WORK ITEM:
Everything except the pictures should be printed exactly as it appears in the records.

_ _ _

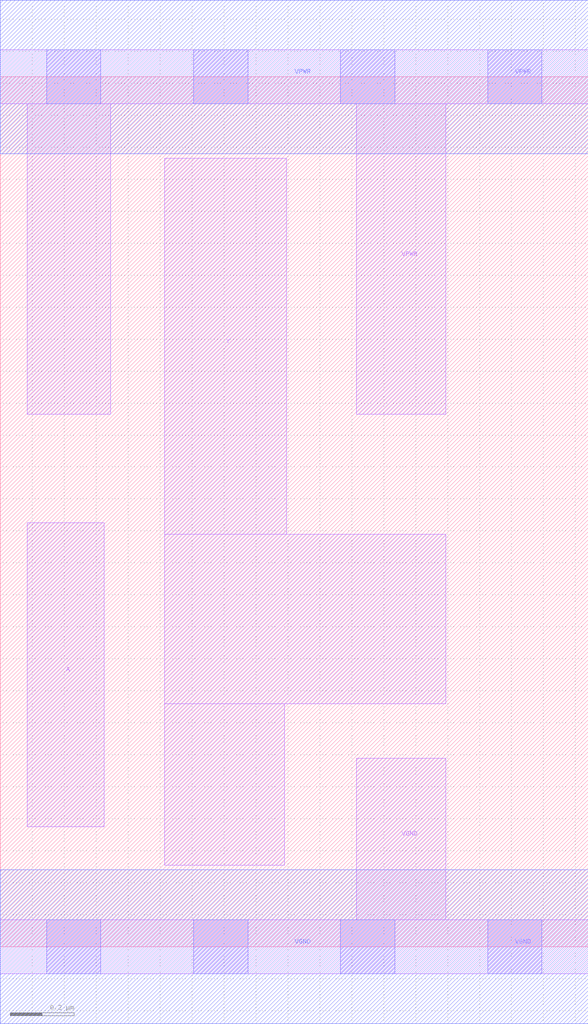
<source format=lef>
# Copyright 2020 The SkyWater PDK Authors
#
# Licensed under the Apache License, Version 2.0 (the "License");
# you may not use this file except in compliance with the License.
# You may obtain a copy of the License at
#
#     https://www.apache.org/licenses/LICENSE-2.0
#
# Unless required by applicable law or agreed to in writing, software
# distributed under the License is distributed on an "AS IS" BASIS,
# WITHOUT WARRANTIES OR CONDITIONS OF ANY KIND, either express or implied.
# See the License for the specific language governing permissions and
# limitations under the License.
#
# SPDX-License-Identifier: Apache-2.0

VERSION 5.7 ;
  NAMESCASESENSITIVE ON ;
  NOWIREEXTENSIONATPIN ON ;
  DIVIDERCHAR "/" ;
  BUSBITCHARS "[]" ;
UNITS
  DATABASE MICRONS 200 ;
END UNITS
PROPERTYDEFINITIONS
  MACRO maskLayoutSubType STRING ;
  MACRO prCellType STRING ;
  MACRO originalViewName STRING ;
END PROPERTYDEFINITIONS
MACRO sky130_fd_sc_hdll__clkinv_1
  CLASS CORE ;
  FOREIGN sky130_fd_sc_hdll__clkinv_1 ;
  ORIGIN  0.000000  0.000000 ;
  SIZE  1.840000 BY  2.720000 ;
  SYMMETRY X Y R90 ;
  SITE unithd ;
  PIN A
    ANTENNAGATEAREA  0.365400 ;
    DIRECTION INPUT ;
    USE SIGNAL ;
    PORT
      LAYER li1 ;
        RECT 0.085000 0.375000 0.325000 1.325000 ;
    END
  END A
  PIN VGND
    ANTENNADIFFAREA  0.119700 ;
    DIRECTION INOUT ;
    USE SIGNAL ;
    PORT
      LAYER li1 ;
        RECT 0.000000 -0.085000 1.840000 0.085000 ;
        RECT 1.115000  0.085000 1.395000 0.590000 ;
      LAYER mcon ;
        RECT 0.145000 -0.085000 0.315000 0.085000 ;
        RECT 0.605000 -0.085000 0.775000 0.085000 ;
        RECT 1.065000 -0.085000 1.235000 0.085000 ;
        RECT 1.525000 -0.085000 1.695000 0.085000 ;
      LAYER met1 ;
        RECT 0.000000 -0.240000 1.840000 0.240000 ;
    END
  END VGND
  PIN VPWR
    ANTENNADIFFAREA  0.470400 ;
    DIRECTION INOUT ;
    USE SIGNAL ;
    PORT
      LAYER li1 ;
        RECT 0.000000 2.635000 1.840000 2.805000 ;
        RECT 0.085000 1.665000 0.345000 2.635000 ;
        RECT 1.115000 1.665000 1.395000 2.635000 ;
      LAYER mcon ;
        RECT 0.145000 2.635000 0.315000 2.805000 ;
        RECT 0.605000 2.635000 0.775000 2.805000 ;
        RECT 1.065000 2.635000 1.235000 2.805000 ;
        RECT 1.525000 2.635000 1.695000 2.805000 ;
      LAYER met1 ;
        RECT 0.000000 2.480000 1.840000 2.960000 ;
    END
  END VPWR
  PIN Y
    ANTENNADIFFAREA  0.375900 ;
    DIRECTION OUTPUT ;
    USE SIGNAL ;
    PORT
      LAYER li1 ;
        RECT 0.515000 0.255000 0.890000 0.760000 ;
        RECT 0.515000 0.760000 1.395000 1.290000 ;
        RECT 0.515000 1.290000 0.895000 2.465000 ;
    END
  END Y
  PROPERTY maskLayoutSubType "abstract" ;
  PROPERTY prCellType "standard" ;
  PROPERTY originalViewName "layout" ;
END sky130_fd_sc_hdll__clkinv_1

</source>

_ _ _

RESULT FOR THIS TASK:
<source format=lef>
# Copyright 2020 The SkyWater PDK Authors
#
# Licensed under the Apache License, Version 2.0 (the "License");
# you may not use this file except in compliance with the License.
# You may obtain a copy of the License at
#
#     https://www.apache.org/licenses/LICENSE-2.0
#
# Unless required by applicable law or agreed to in writing, software
# distributed under the License is distributed on an "AS IS" BASIS,
# WITHOUT WARRANTIES OR CONDITIONS OF ANY KIND, either express or implied.
# See the License for the specific language governing permissions and
# limitations under the License.
#
# SPDX-License-Identifier: Apache-2.0

VERSION 5.7 ;
  NAMESCASESENSITIVE ON ;
  NOWIREEXTENSIONATPIN ON ;
  DIVIDERCHAR "/" ;
  BUSBITCHARS "[]" ;
UNITS
  DATABASE MICRONS 200 ;
END UNITS
PROPERTYDEFINITIONS
  MACRO maskLayoutSubType STRING ;
  MACRO prCellType STRING ;
  MACRO originalViewName STRING ;
END PROPERTYDEFINITIONS
MACRO sky130_fd_sc_hdll__clkinv_1
  CLASS CORE ;
  FOREIGN sky130_fd_sc_hdll__clkinv_1 ;
  ORIGIN  0.000000  0.000000 ;
  SIZE  1.840000 BY  2.720000 ;
  SYMMETRY X Y R90 ;
  SITE unithd ;
  PIN A
    ANTENNAGATEAREA  0.365400 ;
    DIRECTION INPUT ;
    USE SIGNAL ;
    PORT
      LAYER li1 ;
        RECT 0.085000 0.375000 0.325000 1.325000 ;
    END
  END A
  PIN VGND
    ANTENNADIFFAREA  0.119700 ;
    DIRECTION INOUT ;
    USE SIGNAL ;
    PORT
      LAYER li1 ;
        RECT 0.000000 -0.085000 1.840000 0.085000 ;
        RECT 1.115000  0.085000 1.395000 0.590000 ;
      LAYER mcon ;
        RECT 0.145000 -0.085000 0.315000 0.085000 ;
        RECT 0.605000 -0.085000 0.775000 0.085000 ;
        RECT 1.065000 -0.085000 1.235000 0.085000 ;
        RECT 1.525000 -0.085000 1.695000 0.085000 ;
      LAYER met1 ;
        RECT 0.000000 -0.240000 1.840000 0.240000 ;
    END
  END VGND
  PIN VPWR
    ANTENNADIFFAREA  0.470400 ;
    DIRECTION INOUT ;
    USE SIGNAL ;
    PORT
      LAYER li1 ;
        RECT 0.000000 2.635000 1.840000 2.805000 ;
        RECT 0.085000 1.665000 0.345000 2.635000 ;
        RECT 1.115000 1.665000 1.395000 2.635000 ;
      LAYER mcon ;
        RECT 0.145000 2.635000 0.315000 2.805000 ;
        RECT 0.605000 2.635000 0.775000 2.805000 ;
        RECT 1.065000 2.635000 1.235000 2.805000 ;
        RECT 1.525000 2.635000 1.695000 2.805000 ;
      LAYER met1 ;
        RECT 0.000000 2.480000 1.840000 2.960000 ;
    END
  END VPWR
  PIN Y
    ANTENNADIFFAREA  0.375900 ;
    DIRECTION OUTPUT ;
    USE SIGNAL ;
    PORT
      LAYER li1 ;
        RECT 0.515000 0.255000 0.890000 0.760000 ;
        RECT 0.515000 0.760000 1.395000 1.290000 ;
        RECT 0.515000 1.290000 0.895000 2.465000 ;
    END
  END Y
  PROPERTY maskLayoutSubType "abstract" ;
  PROPERTY prCellType "standard" ;
  PROPERTY originalViewName "layout" ;
END sky130_fd_sc_hdll__clkinv_1

</source>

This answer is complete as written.